Tidak dipungkiri, ada masyarakat yang mampu secara ekonomi bisa memberikan apa yang dibutuhkan lembaga antikorupsi tersebut untuk membangun gedung baru. Dampaknya, kata dia, ada pertaruhan besar jika KPK bisa membangun gedung baru berkat bantuan masyarakat.
"Kalau sampai itu terjadi, maka sebuah harga mahal yang harus dikeluarkan KPK jika citranya selama ini hanya ditukarkan dengan sebuah gedung baru," tegasnya.
Chusairi menilai, seharusnya KPK mengkritisi alasan DPR yang masih menunda permintaan anggaran tersebut, seperti mekanisme DPR dalam memutuskan penganggaran atau anggaran tersebut terlalu tinggi atau tidak.
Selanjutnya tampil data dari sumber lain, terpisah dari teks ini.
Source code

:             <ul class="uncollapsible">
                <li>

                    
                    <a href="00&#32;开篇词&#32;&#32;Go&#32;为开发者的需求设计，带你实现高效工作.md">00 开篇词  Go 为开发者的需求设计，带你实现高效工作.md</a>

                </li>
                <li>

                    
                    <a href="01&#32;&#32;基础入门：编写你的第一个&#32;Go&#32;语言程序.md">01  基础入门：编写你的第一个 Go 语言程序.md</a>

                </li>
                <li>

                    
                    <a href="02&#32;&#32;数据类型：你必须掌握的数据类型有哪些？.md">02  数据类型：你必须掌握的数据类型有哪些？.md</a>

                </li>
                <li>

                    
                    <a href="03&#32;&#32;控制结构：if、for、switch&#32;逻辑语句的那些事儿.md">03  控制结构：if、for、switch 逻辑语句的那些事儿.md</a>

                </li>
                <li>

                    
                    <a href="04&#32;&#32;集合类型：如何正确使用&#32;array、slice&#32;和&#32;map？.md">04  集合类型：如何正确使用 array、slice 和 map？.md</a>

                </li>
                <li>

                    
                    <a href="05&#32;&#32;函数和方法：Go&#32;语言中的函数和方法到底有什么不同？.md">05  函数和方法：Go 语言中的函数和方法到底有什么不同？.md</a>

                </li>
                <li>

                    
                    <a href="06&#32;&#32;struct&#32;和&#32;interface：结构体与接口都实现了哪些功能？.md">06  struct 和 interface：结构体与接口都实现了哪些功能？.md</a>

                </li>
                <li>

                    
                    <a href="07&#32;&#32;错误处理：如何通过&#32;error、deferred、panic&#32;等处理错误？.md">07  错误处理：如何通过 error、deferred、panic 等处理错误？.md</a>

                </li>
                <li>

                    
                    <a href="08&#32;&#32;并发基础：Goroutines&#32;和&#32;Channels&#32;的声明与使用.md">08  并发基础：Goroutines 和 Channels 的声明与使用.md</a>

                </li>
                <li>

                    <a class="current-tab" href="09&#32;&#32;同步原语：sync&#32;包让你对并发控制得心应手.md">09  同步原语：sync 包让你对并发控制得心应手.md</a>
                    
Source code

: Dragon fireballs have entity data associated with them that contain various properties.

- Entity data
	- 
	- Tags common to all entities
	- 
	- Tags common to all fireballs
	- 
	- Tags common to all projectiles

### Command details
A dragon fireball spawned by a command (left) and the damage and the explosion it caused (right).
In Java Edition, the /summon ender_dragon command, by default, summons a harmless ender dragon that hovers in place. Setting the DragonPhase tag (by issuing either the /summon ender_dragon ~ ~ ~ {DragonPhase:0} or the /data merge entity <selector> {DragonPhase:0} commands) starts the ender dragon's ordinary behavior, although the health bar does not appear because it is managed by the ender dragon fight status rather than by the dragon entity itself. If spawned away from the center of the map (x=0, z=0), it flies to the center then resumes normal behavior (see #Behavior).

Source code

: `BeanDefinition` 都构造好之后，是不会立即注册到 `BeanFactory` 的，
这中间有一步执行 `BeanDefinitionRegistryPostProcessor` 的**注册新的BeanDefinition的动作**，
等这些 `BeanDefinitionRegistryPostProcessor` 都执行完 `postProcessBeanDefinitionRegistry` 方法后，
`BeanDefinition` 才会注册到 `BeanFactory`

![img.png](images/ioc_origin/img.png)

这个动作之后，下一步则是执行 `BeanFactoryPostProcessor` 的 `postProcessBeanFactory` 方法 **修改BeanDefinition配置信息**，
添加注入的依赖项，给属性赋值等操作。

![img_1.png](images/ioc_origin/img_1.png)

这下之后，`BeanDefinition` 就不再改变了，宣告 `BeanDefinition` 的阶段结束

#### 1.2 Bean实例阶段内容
Tidak tepat rasanya, jika KPK memaksakan membuat gedung baru dengan meminta dana dari masyarakat.
"KPK merupakan lembaga negara, jadi sebaiknya menggunakan APBN. Kalau galang dana kurang tepat," lanjutnya.
Fenomena pengumpulan koin untuk KPK, diakui Chusairi, juga sulit terjadi. Pasalnya, masyarakat biasanya mengumpulkan koin itu untuk per orang bukan lembaga. "Saya kira sulit untuk kumpulkan koin untuk KPK, tapi yang jelas mungkin rakyat mendukung apa yang diambil oleh KPK," tandasnya.